Member of the Philippine House of Representatives for the disabled
- In office 1990 – June 30, 1992
- Appointed by: Corazon Aquino
- Preceded by: Estelita Juco
- Succeeded by: none

Personal details
- Born: Arturo Acosta Borjal April 15, 1938 La Paz, Abra, Philippine Commonwealth
- Died: June 6, 2002 (aged 64)
- Education: Ateneo de Manila University (BA Humanities) (Bachelor of Laws)
- Occupation: journalist, newspaper president, activist, legislator, lawyer
- Known for: co-founder of The Philippine Star principal author of Magna Carta for Persons with Disabilities or RA 7277) Borjal vs Court of Appeals

= Art Borjal =

Arturo "Art" Acosta Borjal (April 15, 1938 – June 6, 2002) was a Filipino journalist, newspaper president, legislator, and lawyer. He co-founded both the Philippine Daily Inquirer in 1985 and The Philippine Star in 1986.

Jaywalker was the daily column of Borjal for years at the Philippine Star.

==Early life and education==
Being crippled by polio at the age of three, Borjal was carried by his mother on her back to attend school. He had leg braces and crutches and went on to finish humanities and law studies at Ateneo de Manila University while tripling as editor-in-chief of The Guidon, president of the debating team and the Supreme Student Council.

==As congressman for the disabled==
President Corazon Aquino appointed Borjal as a congressman for the disabled, one of its sectoral representatives in the 8th Congress. Borjal worked on the approval of the Magna Carta for Persons with Disabilities, it being approved in 1992.

==As journalist and leader of journalists==
Borjal wrote the column Jaywalker on The Philippine Star, the newspaper that he had co-founded. The column's title was a pun on the fact that since he was crippled, he cannot be arrested for jaywalking.

Borjal was president of the Manila Overseas Press Club and the National Press Club.

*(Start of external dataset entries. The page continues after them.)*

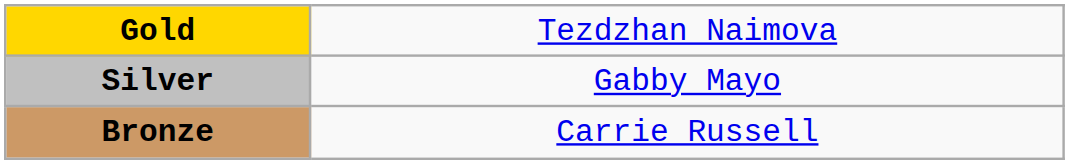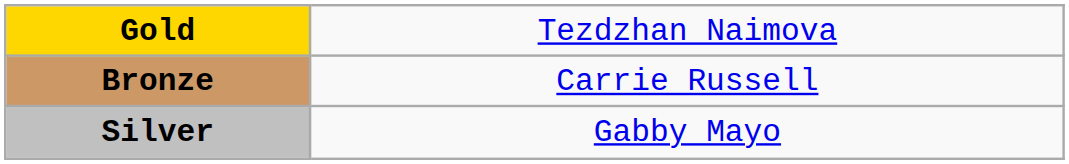rows swapped: Silver <-> Bronze
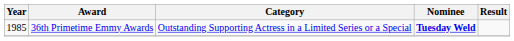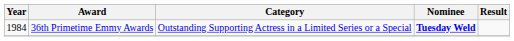36th Primetime Emmy Awards | Year: 1985 -> 1984
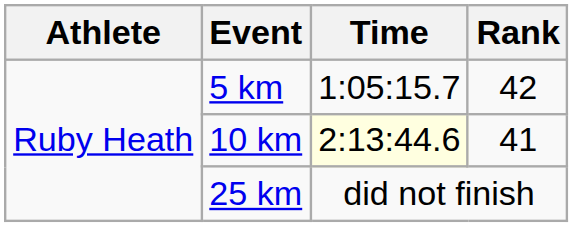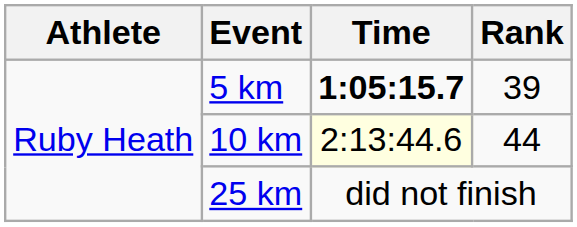5 km | Time: normal -> bold
5 km | Rank: 42 -> 39
10 km | Rank: 41 -> 44
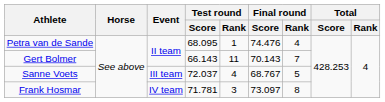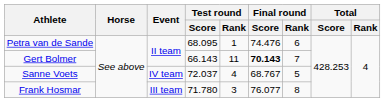Petra van de Sande | Final round / Rank: 4 -> 6
Gert Bolmer | Final round / Score: normal -> bold
Sanne Voets | Event: III team -> IV team
Frank Hosmar | Event: IV team -> III team
Frank Hosmar | Test round / Score: 71.781 -> 71.780
Frank Hosmar | Final round / Score: 73.097 -> 76.077
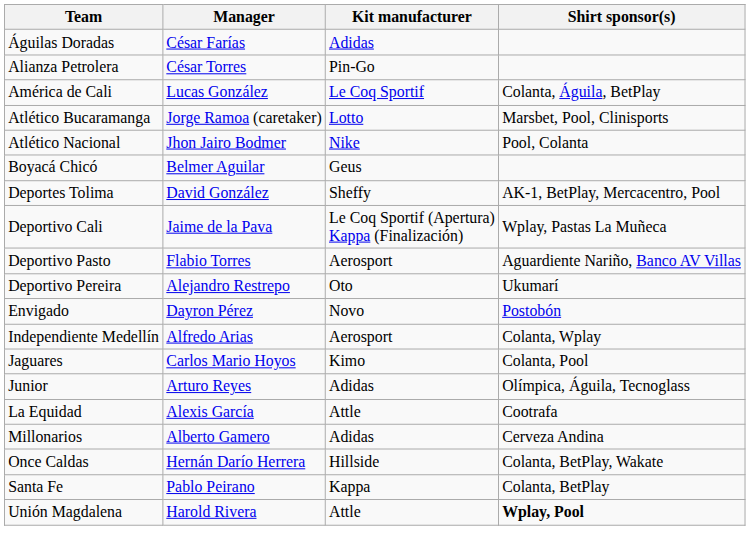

"In Borjal v. Court of Appeals," a Supreme Court decision wrote, "the enumeration under Art. 354 is not an exclusive list of qualifiedly privileged communications since fair commentaries on matters of public interest are likewise privileged. We stated that the doctrine of fair commentaries means "that while in general every discreditable imputation publicly made is deemed false, because every man is presumed innocent until his guilt is judicially proved, and every false imputation is deemed malicious, nevertheless, when the discreditable imputation is directed against a public person in his public capacity, it is not necessarily actionable. In order that such discreditable imputation to a public official may be actionable, it must either be a false allegation of fact or a comment based on a false supposition." Thus the petition of Borjal and Max Soliven was granted, and the Decision of the Court of Appeals of 25 March 1996 and its Resolution of 12 September 1996 denying reconsideration were reversed and set aside, and the complaint for damages against petitioners was dismissed.

== As an activist and humanitarian ==
Philippine Permanent Representative to the United Nations Ambassador Alfonso Yuchengco described Borjal: "Art was not only a fine journalist, he was a humanitarian who used his popular column to give comfort to many people who needed help – the sick, the poor, the harassed and the oppressed."

Former Vice President Emmanuel Pelaez once told Borjal, "Thank God for the man for others that you are."

==Death==
Before his death on June 6, 2002, Borjal had been fighting cancer for three years.